After the execution of the above script, the clustered adjacency matrix entries are in the "sv_call_table" table of the "your-db-name" database. You can inspect the entries by using the PostgreSQL tool pgAdmin or by using our bokeh based visualization tool as described in the next section.

Visualizing adjacency matrices

MSV represents SV calls (genomic rearrangements) via a skew-symmetric graph model. Adjacency matrices of this graph model can be visualized using a Python script that relies on bokeh as backend.

You can start the visualization tool from MA's main directory via the command:

cd build/MSV/sv_visualization
bokeh serve --show /bokeh_server.py

This opens a browser window.

Using the top-right drop-down buttons, select your dataset, run-id and ground-truth.

  • Crosses represent adjacency matrix entries of the selected run.
  • Circles represent ground-truth entries.
  • You can zoom into the adjacency matrix by scrolling in the top-left plot; eventually the entry areas of reads and their seeds (leftmost and bottom-left plot) will render.
  • You can click on seeds (horizontal or vertical lines in the bottom-left or top-left plot, respectively) for visualizing all seeds of a read in a diagrammatic dot-plot (center-right plot).
  • By toggling the "Render true-positives / false-negatives / false-positives" buttons and using the “score” slider, you can filter down the dataset.
  • Increasing the “max. render” slider will render more detail. (Here, large values will slow down visualization a lot.)

For computing recall & accuracy, adjust the Blur setting slider in the bottom right to

  • 0: for Illumina reads
  • 100: for PacBio reads

After adjusting the slider, click the button "Compute Stats", which is the fourth button above the slider. After some time, the curves appear in the plot window below the slider. Using the tabs on top of the plot window, you can switch between the raw numbers (Tab “Min Score”) and the recall & accuracy rates (Tab “Recall & Accuracy”). You can zoom into the plots using the mouse wheel. Note: You must be zoomed in enough to see individual adjacency matrix entry crosses and ground-truth circles for computing recall & accuracy.

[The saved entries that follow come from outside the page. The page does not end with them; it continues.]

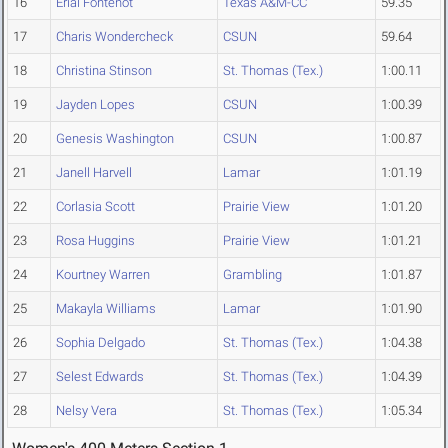
16
Erial Fontenot
Texas A&M-CC
59.35
17
Charis Wondercheck
CSUN
59.64
18
Christina Stinson
St. Thomas (Tex.)
1:00.11
19
Jayden Lopes
CSUN
1:00.39
20
Genesis Washington
CSUN
1:00.87
21
Janell Harvell
Lamar
1:01.19
22
Corlasia Scott
Prairie View
1:01.20
23
Rosa Huggins
Prairie View
1:01.21
24
Kourtney Warren
Grambling
1:01.87
25
Makayla Williams
Lamar
1:01.90
26
Sophia Delgado
St. Thomas (Tex.)
1:04.38
27
Selest Edwards
St. Thomas (Tex.)
1:04.39
28
Nelsy Vera
St. Thomas (Tex.)
1:05.34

Recreating the experiments of the manuscript

The experiments of MSV: a modular structural variant caller that reveals nested and complex rearrangements by unifying breakends inferred directly from reads can be recreated using the MSV-EVAL repository.

Changelog

Version 2.0.2:

  • 2nd revision for MSV
  • The confidence scores for variant calls now make use of coverage information. Before, the conficance of a call was the number of reads supporting the call. Now it is the number of reads supporting over the the coverage in the region of the call. This helps with making calls in real world data, where coverage is uneven.

Version 2.0.1:

  • 1st Revision for MSV - only minor changes.